Suara Xandrian menghentikannya seperti cambuk. Ia berdiri, matanya tajam, rahangnya mengeras. “Jangan pernah berpikir kamu masalahnya. Ini bukan tentang salah siapa. Ini tentang ketakutan mereka.”
“Takut pada apa?” tanya Nadiara pelan.
“Takut pada kita. Takut melihat kita saling mencintai. Takut karena cinta kita tidak bisa mereka kendalikan.”
Suasana hening sesaat. Hermawan menarik napas panjang.
“Kita punya dua puluh satu hari sebelum sidang pertama. Aku sarankan kalian memperkuat posisi publik kalian. Jangan diam. Tapi juga jangan sembarangan bicara. Kita akan mainkan ini dengan tenang.”
Namun kenyataannya, dunia luar tidak memberi mereka waktu untuk bernapas.
Tagar baru mulai membanjiri media sosial
#PecatXandrian, #BoikotElvaro, #SaudaraTiriMenikah, #MaluJadiKaryawanElvaro.
Bahkan beberapa selebriti dan influencer ikut berkomentar, menambah bensin ke dalam api.
Namun di balik semua kekacauan itu, mulai muncul celah harapan. Beberapa jurnalis independen dan aktivis HAM mulai menulis opini yang membela Nadiara dan Xandrian. Mereka menyelidiki latar belakang keluarga besar Elvaro dan menemukan jejak manipulasi, penggelapan dana, hingga intimidasi warisan sejak puluhan tahun lalu.
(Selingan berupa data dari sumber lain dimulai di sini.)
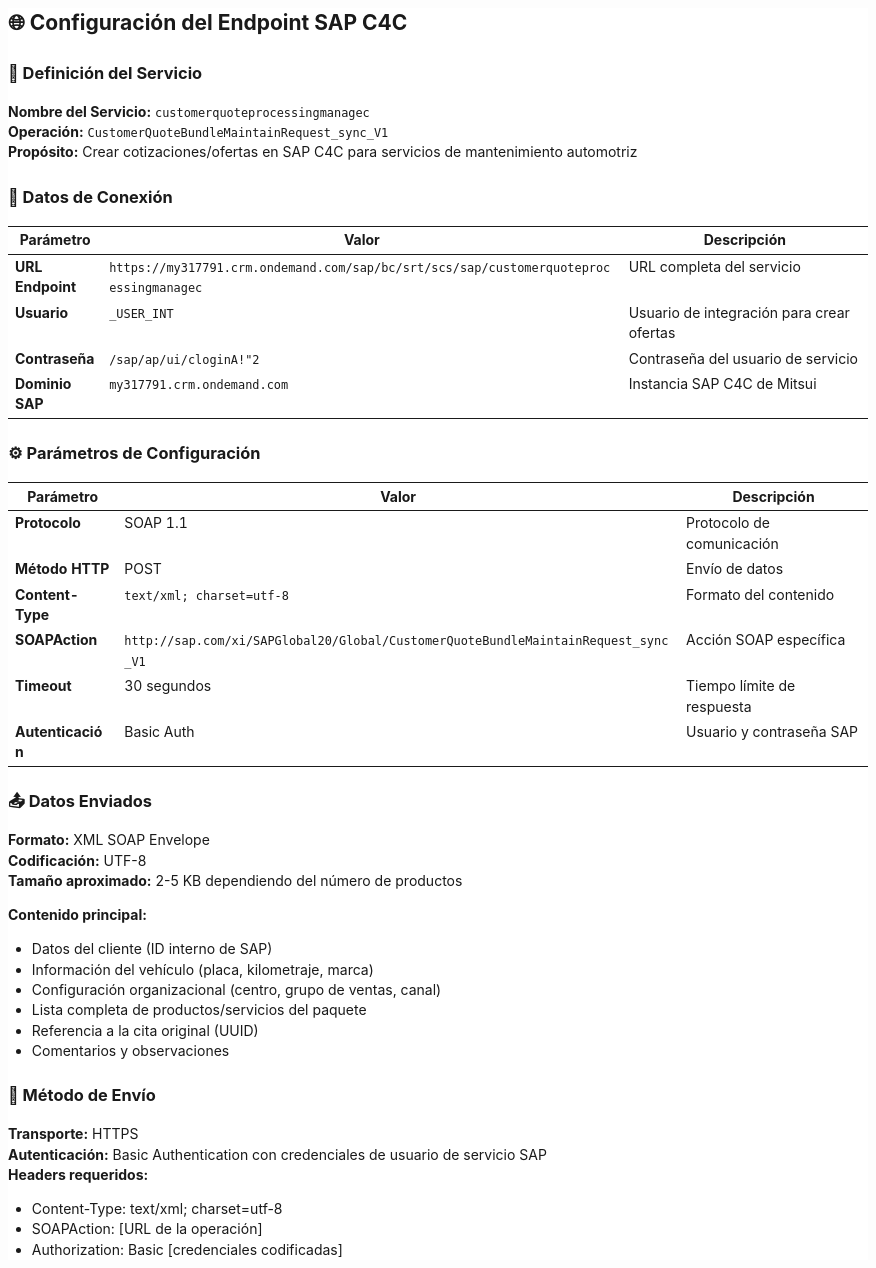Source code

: ## 🌐 **Configuración del Endpoint SAP C4C**

### **📡 Definición del Servicio**

**Nombre del Servicio:** `customerquoteprocessingmanagec`  
**Operación:** `CustomerQuoteBundleMaintainRequest_sync_V1`  
**Propósito:** Crear cotizaciones/ofertas en SAP C4C para servicios de mantenimiento automotriz

### **🔗 Datos de Conexión**

| Parámetro | Valor | Descripción |
|-----------|-------|-------------|
| **URL Endpoint** | `https://my317791.crm.ondemand.com/sap/bc/srt/scs/sap/customerquoteprocessingmanagec` | URL completa del servicio |
| **Usuario** | `_USER_INT` | Usuario de integración para crear ofertas |
| **Contraseña** | `/sap/ap/ui/cloginA!"2` | Contraseña del usuario de servicio |
| **Dominio SAP** | `my317791.crm.ondemand.com` | Instancia SAP C4C de Mitsui |

### **⚙️ Parámetros de Configuración**

| Parámetro | Valor | Descripción |
|-----------|-------|-------------|
| **Protocolo** | SOAP 1.1 | Protocolo de comunicación |
| **Método HTTP** | POST | Envío de datos |
| **Content-Type** | `text/xml; charset=utf-8` | Formato del contenido |
| **SOAPAction** | `http://sap.com/xi/SAPGlobal20/Global/CustomerQuoteBundleMaintainRequest_sync_V1` | Acción SOAP específica |
| **Timeout** | 30 segundos | Tiempo límite de respuesta |
| **Autenticación** | Basic Auth | Usuario y contraseña SAP |

### **📤 Datos Enviados**

**Formato:** XML SOAP Envelope  
**Codificación:** UTF-8  
**Tamaño aproximado:** 2-5 KB dependiendo del número de productos  

**Contenido principal:**
- Datos del cliente (ID interno de SAP)
- Información del vehículo (placa, kilometraje, marca)
- Configuración organizacional (centro, grupo de ventas, canal)
- Lista completa de productos/servicios del paquete
- Referencia a la cita original (UUID)
- Comentarios y observaciones

### **📡 Método de Envío**

**Transporte:** HTTPS  
**Autenticación:** Basic Authentication con credenciales de usuario de servicio SAP  
**Headers requeridos:**
- Content-Type: text/xml; charset=utf-8
- SOAPAction: [URL de la operación]
- Authorization: Basic [credenciales codificadas]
Fakta-fakta ini mulai menyebar meski perlahan, tapi cukup untuk memecah opini publik.
Nadiara duduk di balkon rumah pada malam hari mengenakan jaket tipis dan memandangi langit yang penuh bintang. Pikirannya kacau. Ia teringat masa kecilnya saat ia hanya ingin merasa aman, merasa dicintai. Ia tak pernah menginginkan semua ini.
Xandrian datang dan duduk di sampingnya. “Kamu masih ingin pergi?” tanya Xandrian lembut.
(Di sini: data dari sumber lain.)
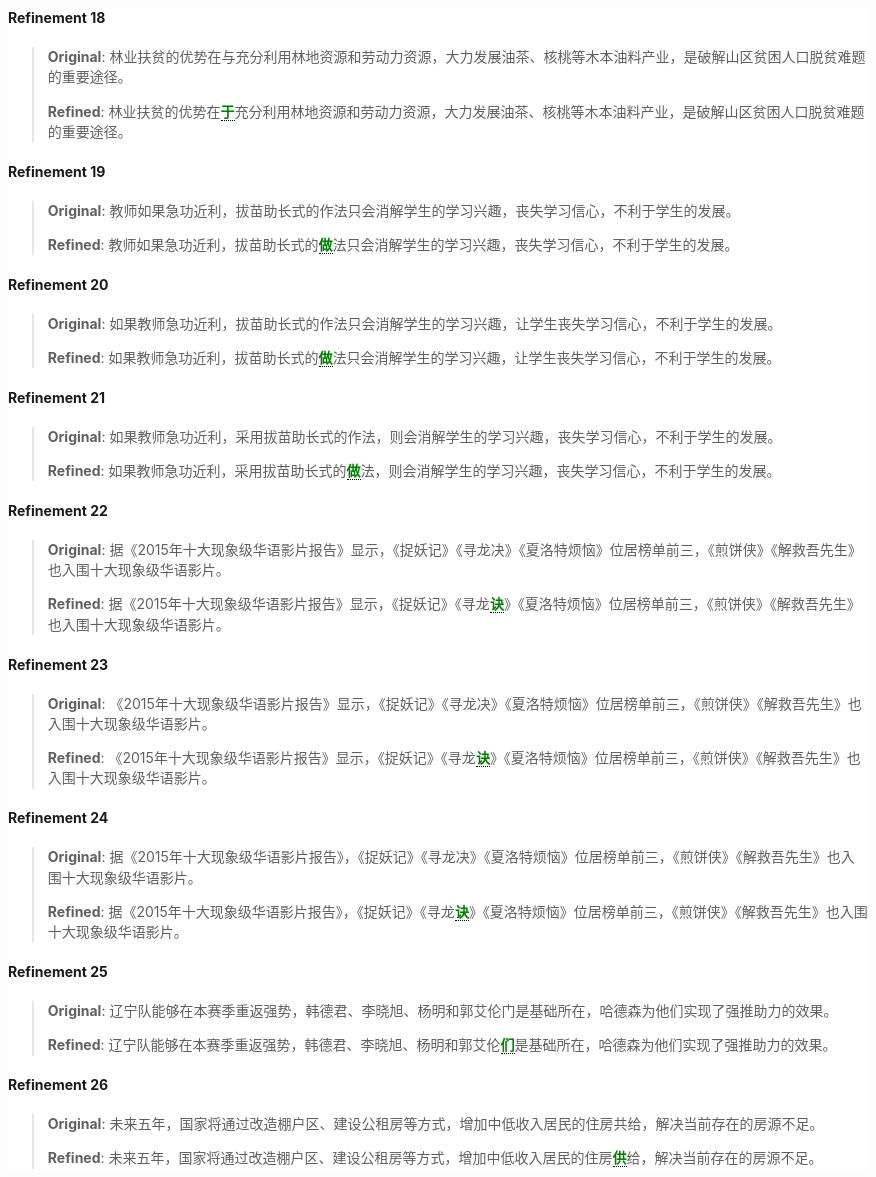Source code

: #### Refinement 18
> **Original**: 林业扶贫的优势在与充分利用林地资源和劳动力资源，大力发展油茶、核桃等木本油料产业，是破解山区贫困人口脱贫难题的重要途径。
> 
> **Refined**:  林业扶贫的优势在<span style='color:green;font-weight:700;border-bottom: 1.5px dotted black;'>于</span>充分利用林地资源和劳动力资源，大力发展油茶、核桃等木本油料产业，是破解山区贫困人口脱贫难题的重要途径。

#### Refinement 19
> **Original**: 教师如果急功近利，拔苗助长式的作法只会消解学生的学习兴趣，丧失学习信心，不利于学生的发展。
> 
> **Refined**:  教师如果急功近利，拔苗助长式的<span style='color:green;font-weight:700;border-bottom: 1.5px dotted black;'>做</span>法只会消解学生的学习兴趣，丧失学习信心，不利于学生的发展。

#### Refinement 20
> **Original**: 如果教师急功近利，拔苗助长式的作法只会消解学生的学习兴趣，让学生丧失学习信心，不利于学生的发展。
> 
> **Refined**:  如果教师急功近利，拔苗助长式的<span style='color:green;font-weight:700;border-bottom: 1.5px dotted black;'>做</span>法只会消解学生的学习兴趣，让学生丧失学习信心，不利于学生的发展。

#### Refinement 21
> **Original**: 如果教师急功近利，采用拔苗助长式的作法，则会消解学生的学习兴趣，丧失学习信心，不利于学生的发展。
> 
> **Refined**:  如果教师急功近利，采用拔苗助长式的<span style='color:green;font-weight:700;border-bottom: 1.5px dotted black;'>做</span>法，则会消解学生的学习兴趣，丧失学习信心，不利于学生的发展。

#### Refinement 22
> **Original**: 据《2015年十大现象级华语影片报告》显示，《捉妖记》《寻龙决》《夏洛特烦恼》位居榜单前三，《煎饼侠》《解救吾先生》也入围十大现象级华语影片。
> 
> **Refined**:  据《2015年十大现象级华语影片报告》显示，《捉妖记》《寻龙<span style='color:green;font-weight:700;border-bottom: 1.5px dotted black;'>诀</span>》《夏洛特烦恼》位居榜单前三，《煎饼侠》《解救吾先生》也入围十大现象级华语影片。

#### Refinement 23
> **Original**: 《2015年十大现象级华语影片报告》显示，《捉妖记》《寻龙决》《夏洛特烦恼》位居榜单前三，《煎饼侠》《解救吾先生》也入围十大现象级华语影片。
> 
> **Refined**:  《2015年十大现象级华语影片报告》显示，《捉妖记》《寻龙<span style='color:green;font-weight:700;border-bottom: 1.5px dotted black;'>诀</span>》《夏洛特烦恼》位居榜单前三，《煎饼侠》《解救吾先生》也入围十大现象级华语影片。

#### Refinement 24
> **Original**: 据《2015年十大现象级华语影片报告》，《捉妖记》《寻龙决》《夏洛特烦恼》位居榜单前三，《煎饼侠》《解救吾先生》也入围十大现象级华语影片。
> 
> **Refined**:  据《2015年十大现象级华语影片报告》，《捉妖记》《寻龙<span style='color:green;font-weight:700;border-bottom: 1.5px dotted black;'>诀</span>》《夏洛特烦恼》位居榜单前三，《煎饼侠》《解救吾先生》也入围十大现象级华语影片。

#### Refinement 25
> **Original**: 辽宁队能够在本赛季重返强势，韩德君、李晓旭、杨明和郭艾伦门是基础所在，哈德森为他们实现了强推助力的效果。
> 
> **Refined**:  辽宁队能够在本赛季重返强势，韩德君、李晓旭、杨明和郭艾伦<span style='color:green;font-weight:700;border-bottom: 1.5px dotted black;'>们</span>是基础所在，哈德森为他们实现了强推助力的效果。

#### Refinement 26
> **Original**: 未来五年，国家将通过改造棚户区、建设公租房等方式，增加中低收入居民的住房共给，解决当前存在的房源不足。
> 
> **Refined**:  未来五年，国家将通过改造棚户区、建设公租房等方式，增加中低收入居民的住房<span style='color:green;font-weight:700;border-bottom: 1.5px dotted black;'>供</span>给，解决当前存在的房源不足。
Nadiara menggeleng. “Aku hanya ingin ini berhenti.”
Xandrian menggenggam tangannya. “Aku juga. Tapi kalau kita lari sekarang, semua pengorbanan akan sia-sia.”
Nadiara mengangguk perlahan. Ia tahu, ini bukan hanya tentang mereka berdua lagi. Ini tentang semua orang yang diam-diam mempercayai mereka, tentang kebenaran yang telah disangkal terlalu lama.
Sementara itu di sudut lain kota, Leo menyaksikan semuanya dari ruang kerjanya. Tangannya memainkan cangkir kopi yang sudah dingin sementara layar komputernya menampilkan berbagai berita dan tanggapan netizen. Wajahnya datar, tapi matanya menyimpan api.
“Biarkan mereka saling menghancurkan,” gumam Leo.
“Aku hanya perlu satu pukulan terakhir.”
Ia membuka sebuah file di laptopnya. Di dalamnya, tersimpan rekaman suara rahasia percakapan pribadi dari masa lalu antara mendiang ayah Xandrian dan seseorang yang namanya tidak disebut dalam dokumen warisan. Suara-suara itu bisa menjadi senjata terakhir, atau kehancuran permanen.
Leo tersenyum. “Dan waktu terbaik untuk menyerang adalah saat mereka mulai percaya bahwa mereka sedang menang.”
Malam itu, saat kota mulai tidur, suara pertempuran diam-diam menggema di hati mereka masing-masing.
Dan pertarungan warisan ini ternyata bukan hanya soal uang.
Tapi tentang siapa yang akan tetap berdiri saat semuanya hancur.